Regina McDevitt and colleagues (2001) examined de novo lipogenesis in lean and obese women.  The researchers investigated two groups.  One group received an energy-balanced diet and the other group a positive-calorie diet consisting of carbohydrates.

The subjects included eight lean and five obese women averaging 52 years of age. The test diets were carbohydrate enriched with either sucrose or glucose, providing enough energy to maintain energy balance or to provide energy at 50 percent in excess of daily energy requirements. In lean subjects, overfeeding with sucrose and glucose resulted in two- to threefold de novo lipogenesis whereas in obese subjects a doubling of the rate of de novo lipogenesis only occurred in the sucrose-fed group. With the energy balance diet, the rate of de novo lipogenesis was nearly twice the rate in obese subjects compared to lean subjects.

The type of carbohydrates consumed showed no difference with regards to de novo lipogenesis. Women who had a high rate of de novo lipogenesis in response to the carbohydrate-rich control diet consistently had a higher response to the overfeeding diet.

 

Although the rates of de novo lipogenesis in carbohydrate enriched, energy balanced diets were significantly greater in obese women.
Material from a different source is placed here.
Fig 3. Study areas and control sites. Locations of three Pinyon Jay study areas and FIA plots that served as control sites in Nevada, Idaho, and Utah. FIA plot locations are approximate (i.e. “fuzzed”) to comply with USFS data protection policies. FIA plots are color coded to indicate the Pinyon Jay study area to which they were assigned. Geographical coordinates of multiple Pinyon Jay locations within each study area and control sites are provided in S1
The absolute quantities of fat synthesized from carbohydrates during both phases of the diet were relatively small.  That is, levels of DNL were minimal.

Hellerstein (1999) has pointed out that the de novo lipogenesis is a path of last resort in regards to carbohydrate metabolism.  The pathway for converting dietary carbohydrates into fat, is present in humans, but the capacity to convert fats into CHO does not exist. Eucaloric replacement of dietary fat by CHO does not induce DNL to any significant degree. Similarly, addition of CHO to a mixed diet does not increase DNL to significant levels, as long as CHO energy intake remains less than total energy expenditure. Only when CHO intake exceeds total caloric expenditure does DNL contribute significantly to the whole-body energy balance.
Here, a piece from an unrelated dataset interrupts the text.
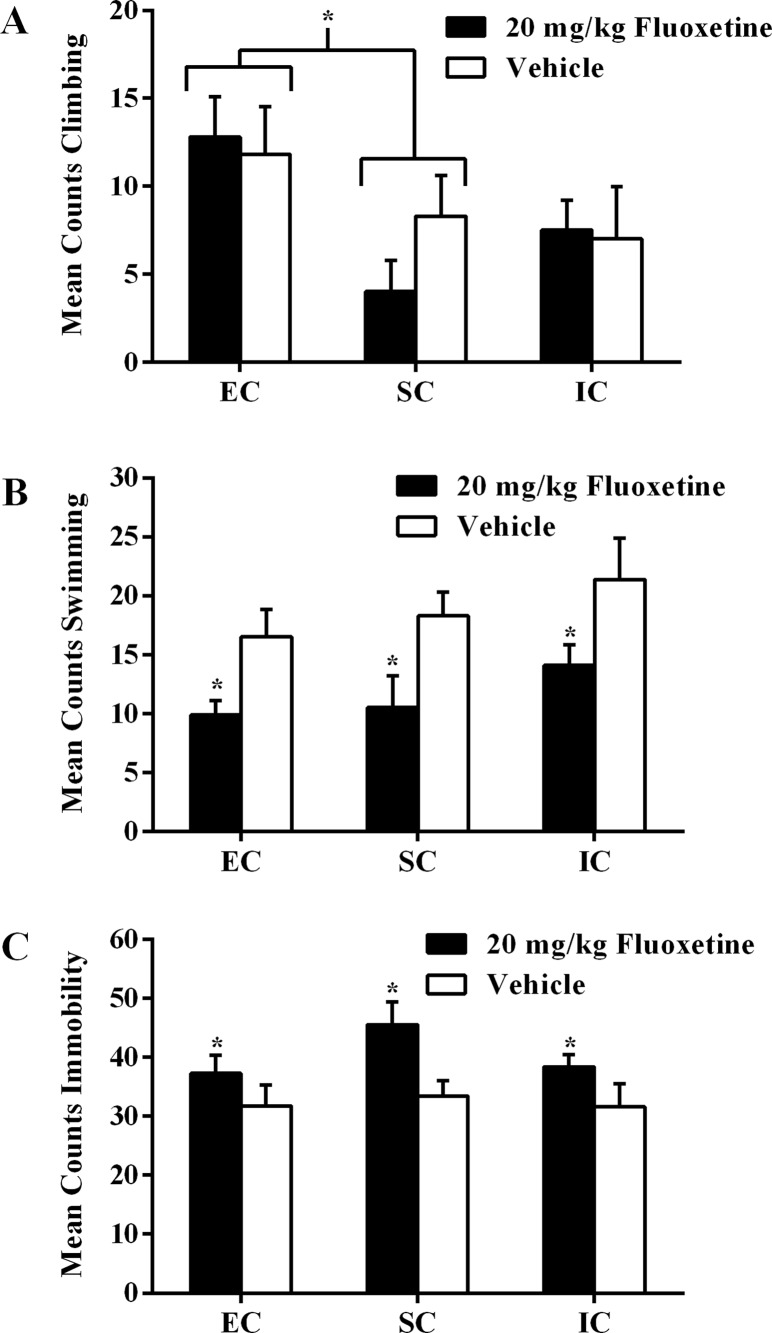
Experiment III Forced Swim Test Climbing, Swimming, and Immobility.Experiment III total mean counts (±SEM) of (A) climbing, (B) swimming, and (C) immobility behavior between EC, SC, and IC rats after subchronic fluoxetine (20 mg/kg, i.p.) or vehicle administrations before the FST. (A) Asterisk (*) indicates that EC rats exhibited more climbing behavior than SC rats, irrespective of drug treatment. (B) Asterisks (*) indicate that fluoxetine rats exhibited less swimming behavior than vehicle control rats. (C) Asterisks (*) indicate that fluoxetine rats exhibited significantly more immobility than rats administered vehicle control injections (p < .05).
In conclusion, DNL is not the pathway of first resort for added dietary CHO in humans. “Under most dietary conditions, the two major macronutrient energy sources (CHO and fat) are not interconvertible.” (Hellerstein, 1999).

 

Findings generally suggest that under normal dietary conditions, DNL is not a big player in the formation of adipose tissue. Studies suggest that very high carbohydrate intake or metabolic abnormalities could up-regulate the DNL pathway.

In my 2005 edition of The Carbohydrate Files, I stated that I thought DNL was relatively common.  After further analysis of DNL, including reviewing controlled studies and speaking with my colleagues and various researchers,  I have concluded that the conversion of carbohydrate to fat is relatively small.